Shopping Carts: Return or Not To Return

Mamacita says: I just read a post wondering if returning one’s shopping cart was a viable test of ethics. I vote “yes.”

I returned my cart in the pouring rain, over ice and snow in the lot, with broken ankles whilst balancing on crutches, with babies, with toddlers, with children of all ages, with severe breathing problems, with arthritis, with muscular dystrophy eating away at my balance, and with two massive heart attacks in one year under my belt. Or above it, as the case may be.
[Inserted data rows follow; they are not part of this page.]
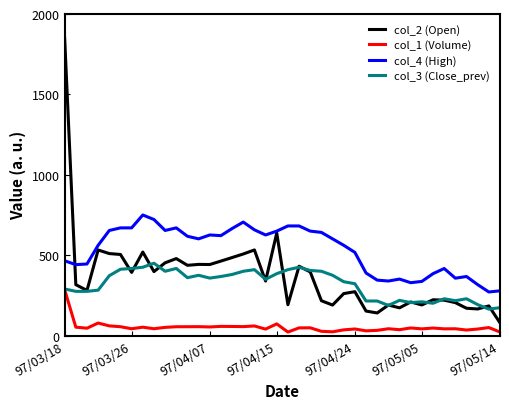

List the series in order of their peak value, lowest first.

col_1 (Volume), col_3 (Close_prev), col_4 (High), col_2 (Open)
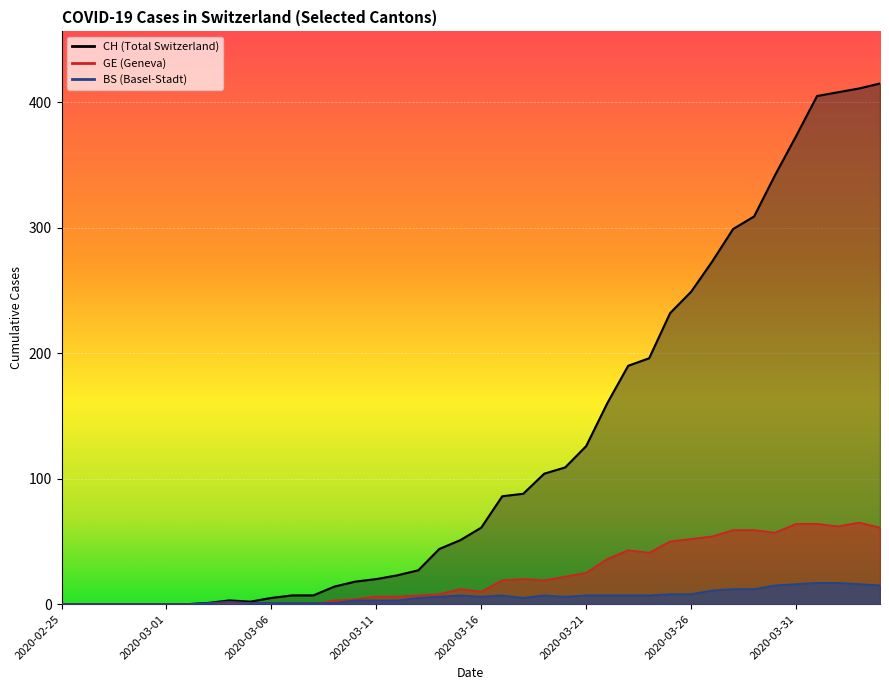

Where is the first local minimum for GE?

2020-03-16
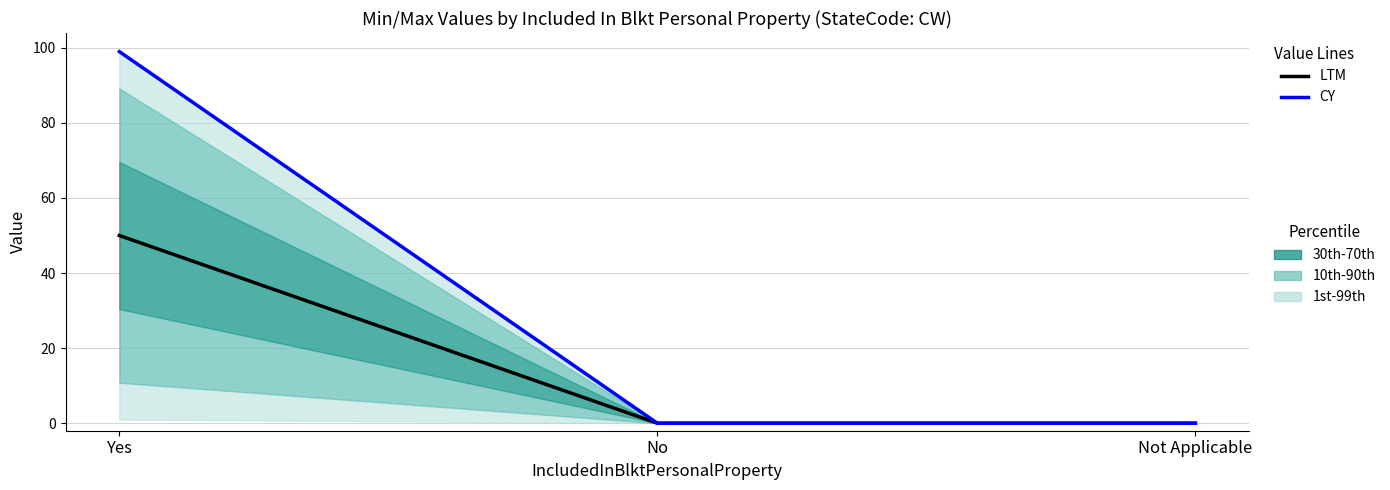

At Yes, list the series in order from largest to smallest.

CY, LTM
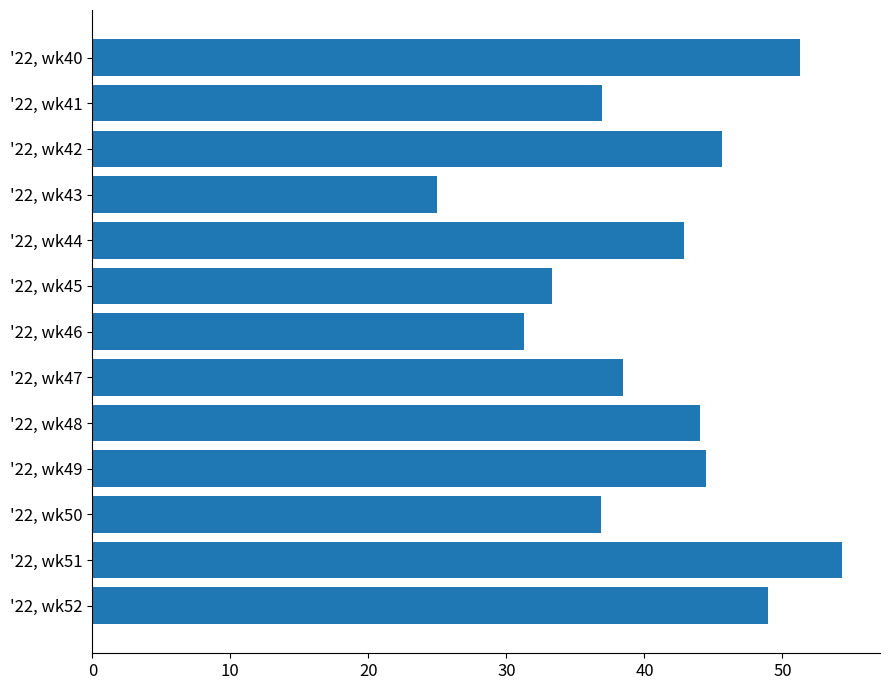

What is the value of the 5th bar from the top?

42.9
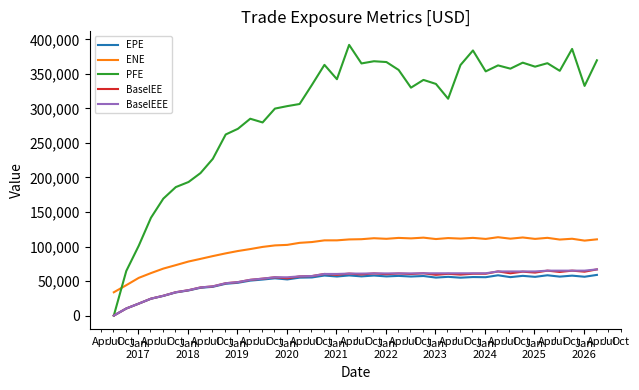

How many positive values does the EPE series have?

39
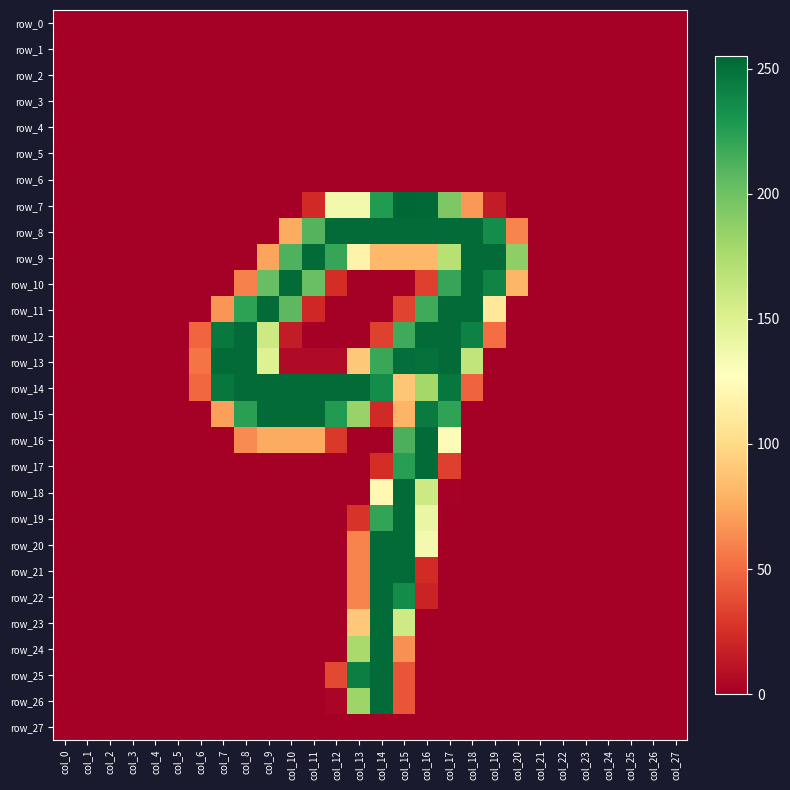

What is the highest value of the row_22 series?

253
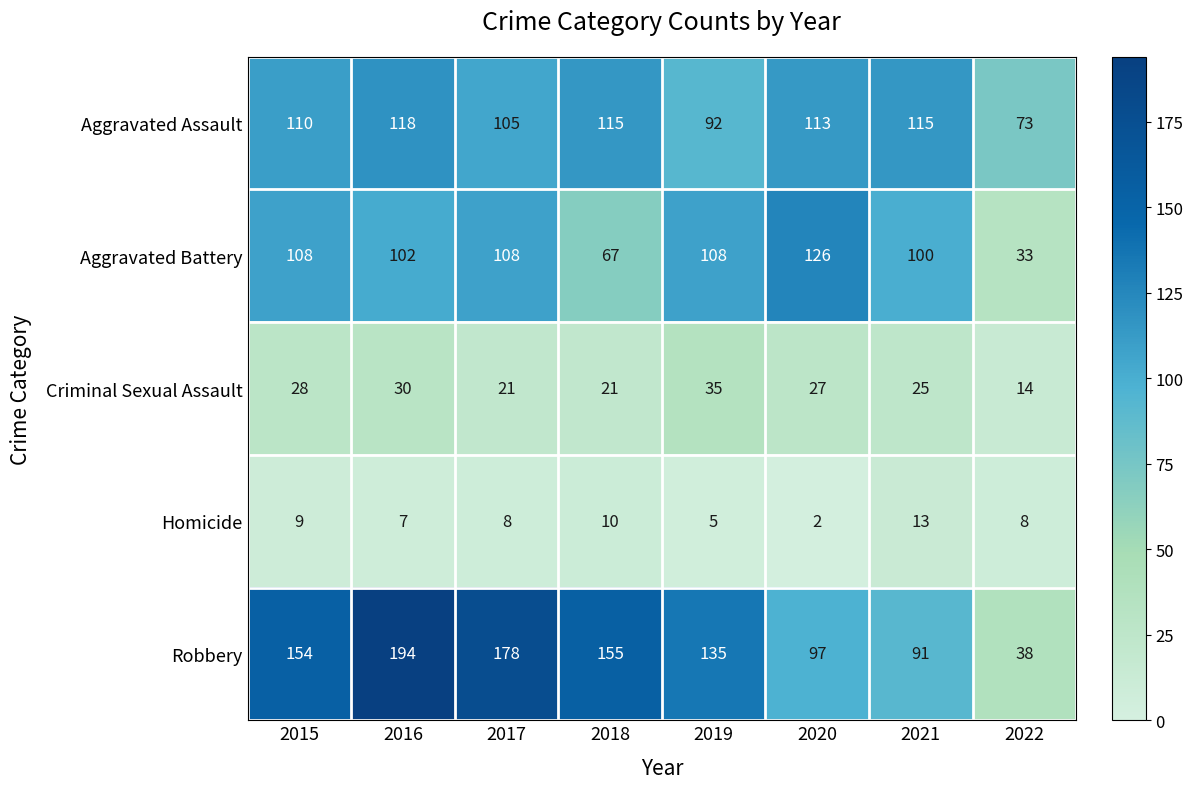

At which category is the sum across all series the highest?

2016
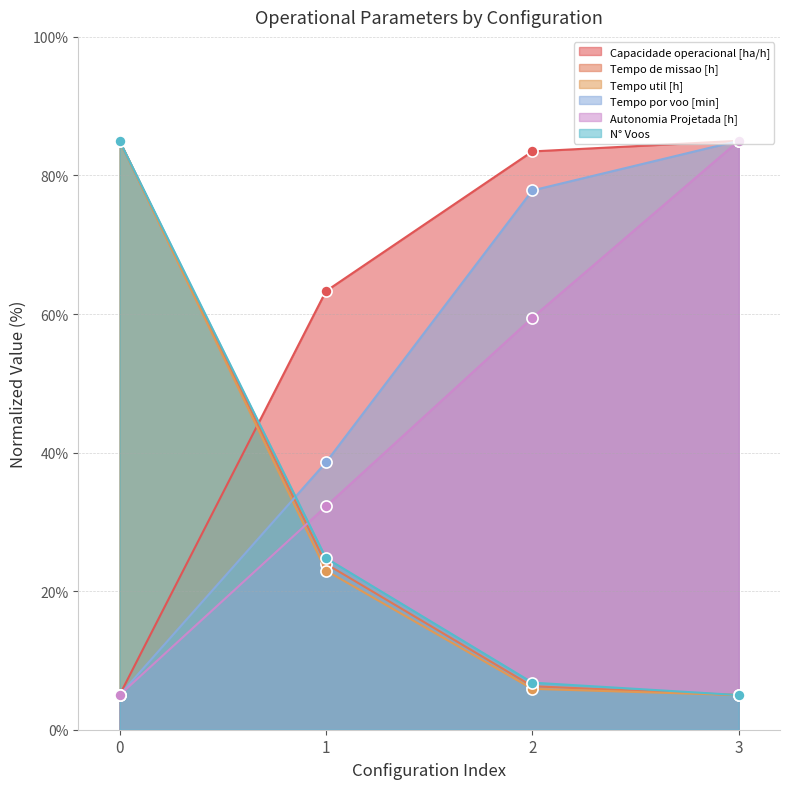

Reading left to right, what are all the values shown in this chart?

Capacidade operacional [ha/h]: 5.0	63.3	83.5	85.0
Tempo de missao [h]: 85.0	23.9	6.3	5.0
Tempo util [h]: 85.0	23.0	5.9	5.0
Tempo por voo [min]: 5.0	38.6	77.8	85.0
Autonomia Projetada [h]: 5.0	32.2	59.5	85.0
N° Voos: 85.0	24.8	6.8	5.0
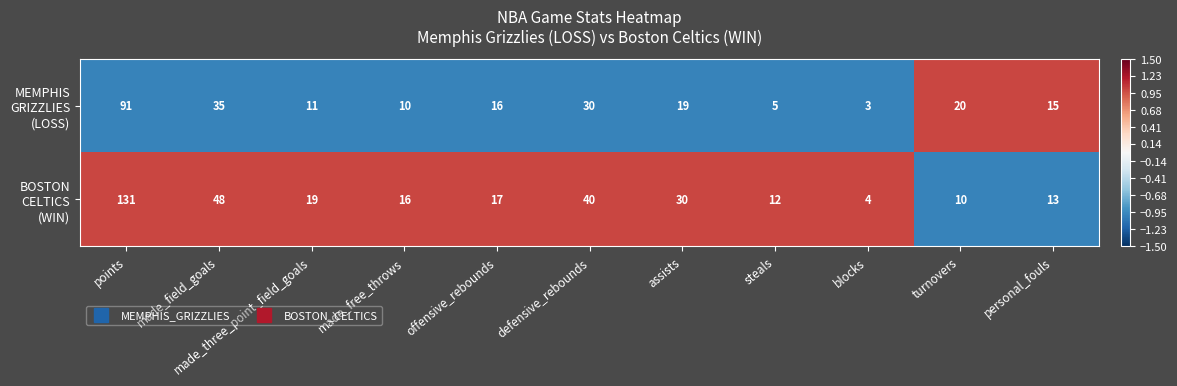

What is the spread (max minus min) of values at assists?

11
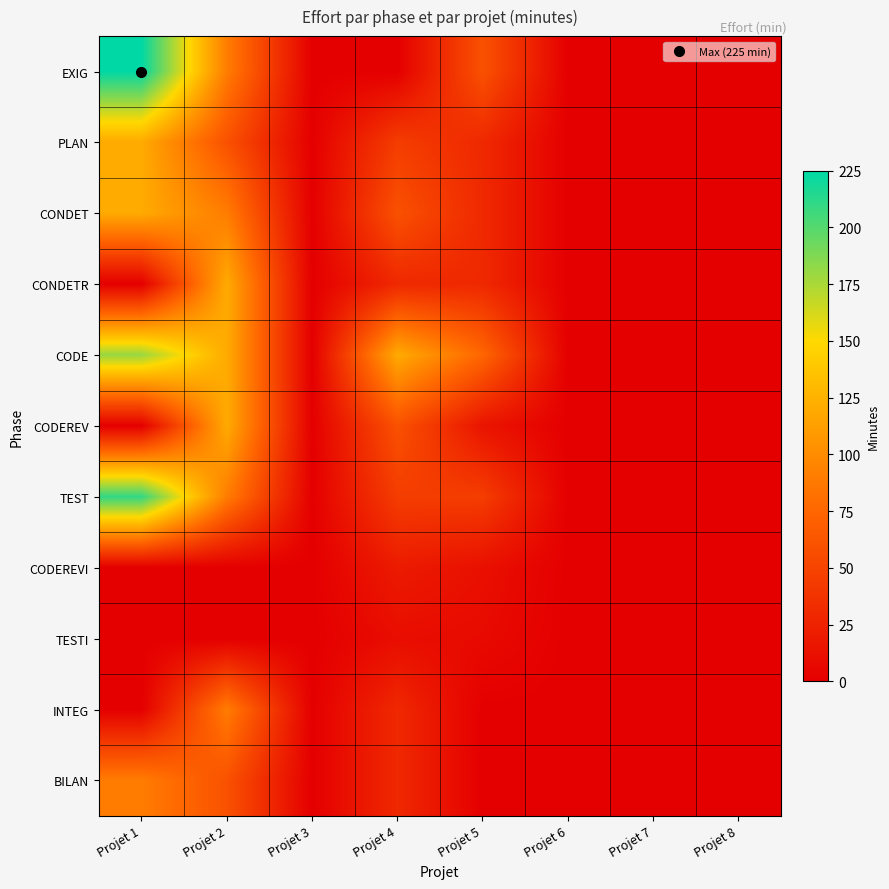

What is the total value across all series at 7?

32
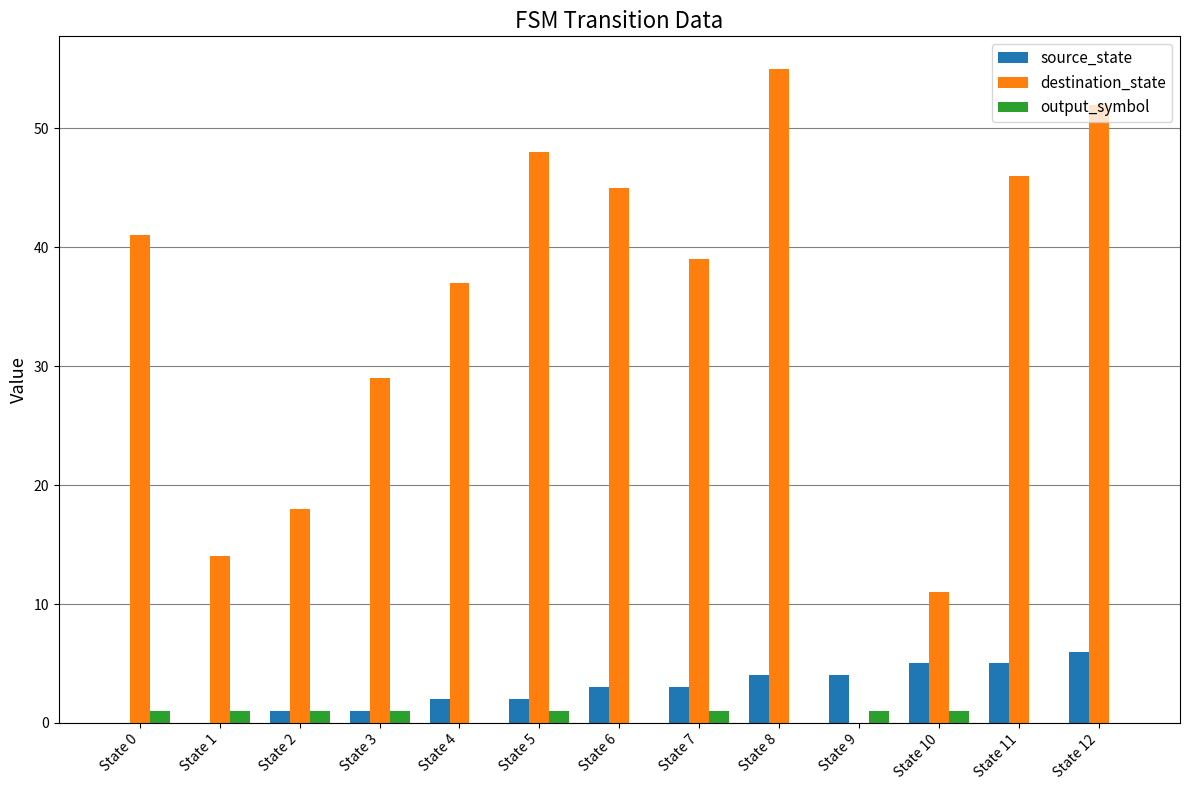

Between State 1 and State 2, which series saw the biggest shift?

destination_state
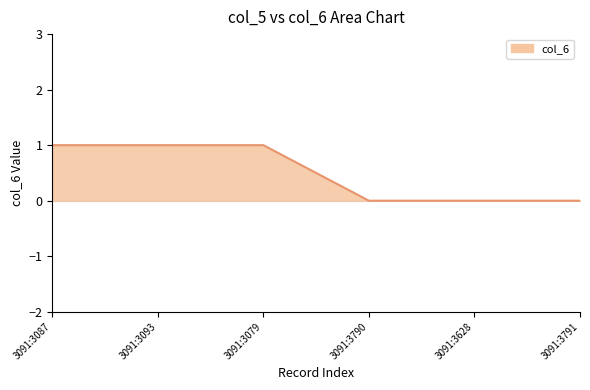

What is the difference between the maximum and second lowest values?

1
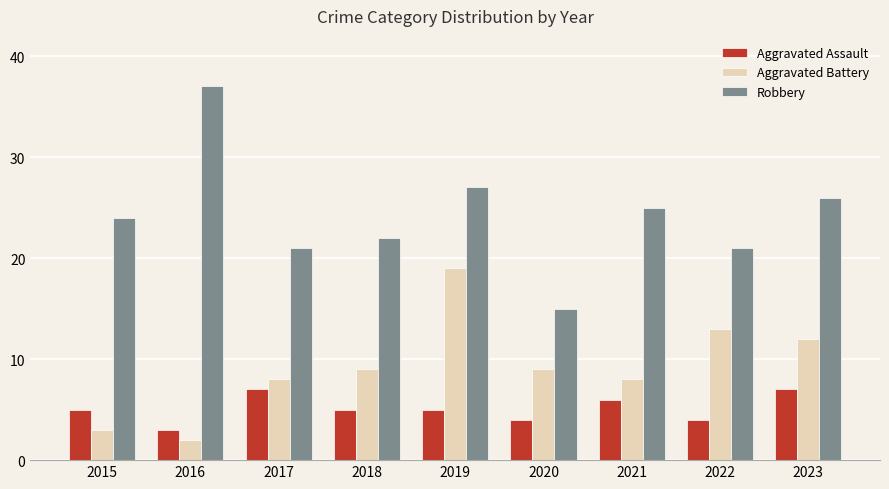

What value does the Aggravated Battery series have at 2018?

9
My point? I don’t believe the excuses.

Other ethics tests? Not using turn signals, the “20 items” line with 21 items, handicapped parking spots (just running in for a minute), full stops at stop signs, driving over the speed limit, joining a drive-through line that extends out into the street, giving a complicated special order in the drive-through line, being rude to service sector employees, and not leaving a store immediately when your child starts to have a temper tantrum. Add to this people who hoard vital supplies, cheat (cheat at Candyland? Will probably cheat on taxes and spouse.) refuse to mask up, don’t believe in vaccines, and cherish Fox “News.” That latter might be more of an IQ test than an ethics test, but sometimes the two blend so thoroughly, it’s hard to tell the difference.

To go out in public at all is a risk and shouldn’t be done unless absolutely necessary now, but to go out in public socially, for no actual reason, and to do so without regard for the safety and lives of others should be a crime.